Thursday, March 17, 2016

I LOVE, I AM LOVED

According to Fr. Richard Rohr, "It takes all of us a long time to move from power to weakness, from glib certitude to vulnerability, from meritocracy to the ocean of grace."

He's sure right about that...the better part of that "long time" is in coming to believe that that is going in the right direction. Who in their right (reasoning) mind would make the decision to move from power to weakness?

One of the "in" cries back in the day, when one felt hurt, slighted or wronged, was "I gave my power away." Talk about a paradox. For it is only in giving our power away that we find the peace of powerlessness. Which, we come to find out, is "the secret place of the most high."

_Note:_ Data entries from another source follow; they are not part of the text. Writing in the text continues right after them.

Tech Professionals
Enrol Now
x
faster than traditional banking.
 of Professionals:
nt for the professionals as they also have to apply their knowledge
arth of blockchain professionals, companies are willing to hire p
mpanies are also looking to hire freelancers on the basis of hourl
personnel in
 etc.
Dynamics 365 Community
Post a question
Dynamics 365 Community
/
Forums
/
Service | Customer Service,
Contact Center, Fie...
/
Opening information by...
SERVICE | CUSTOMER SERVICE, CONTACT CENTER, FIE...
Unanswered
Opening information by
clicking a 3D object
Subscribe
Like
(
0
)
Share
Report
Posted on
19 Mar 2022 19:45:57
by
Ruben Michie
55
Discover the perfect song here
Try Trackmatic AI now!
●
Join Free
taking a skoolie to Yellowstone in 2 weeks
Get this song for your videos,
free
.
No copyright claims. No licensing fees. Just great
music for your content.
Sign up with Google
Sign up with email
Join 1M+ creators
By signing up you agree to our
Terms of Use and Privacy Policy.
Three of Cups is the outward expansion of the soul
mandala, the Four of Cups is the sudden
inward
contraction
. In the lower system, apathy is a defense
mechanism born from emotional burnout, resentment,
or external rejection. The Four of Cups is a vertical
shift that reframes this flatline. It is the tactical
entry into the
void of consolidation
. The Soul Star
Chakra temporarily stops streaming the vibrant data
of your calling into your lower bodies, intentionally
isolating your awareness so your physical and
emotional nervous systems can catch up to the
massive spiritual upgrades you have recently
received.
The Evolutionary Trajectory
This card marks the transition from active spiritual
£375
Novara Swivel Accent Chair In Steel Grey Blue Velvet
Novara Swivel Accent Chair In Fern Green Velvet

I fell ill recently and am slowly recovering. My thoughts, feelings, attitude seem upside-down and backward...not to mention unfair, my once favorite hidey-hole which I'm less than delighted to learn is patiently sitting in wait for me.

So I said to God, "Blah, blah and blah; carp, complain and whine; and furthermore...."

And God replied, "Be not afraid, it is I."

Honest. Not ten minutes ago. I knew it to be true even as it came to me.

So here's my marching orders for the day: Upgrade my attitude...get grateful...shout hallelujah...laugh at  myself...roll on the carpet with Ruckus...call a friend...giggle just for the sound of happy...rest in the certainty that I love, I am loved.

Thank you.

P.S.  I just rolled on the carpet with Ruckus! God is sooo good to me.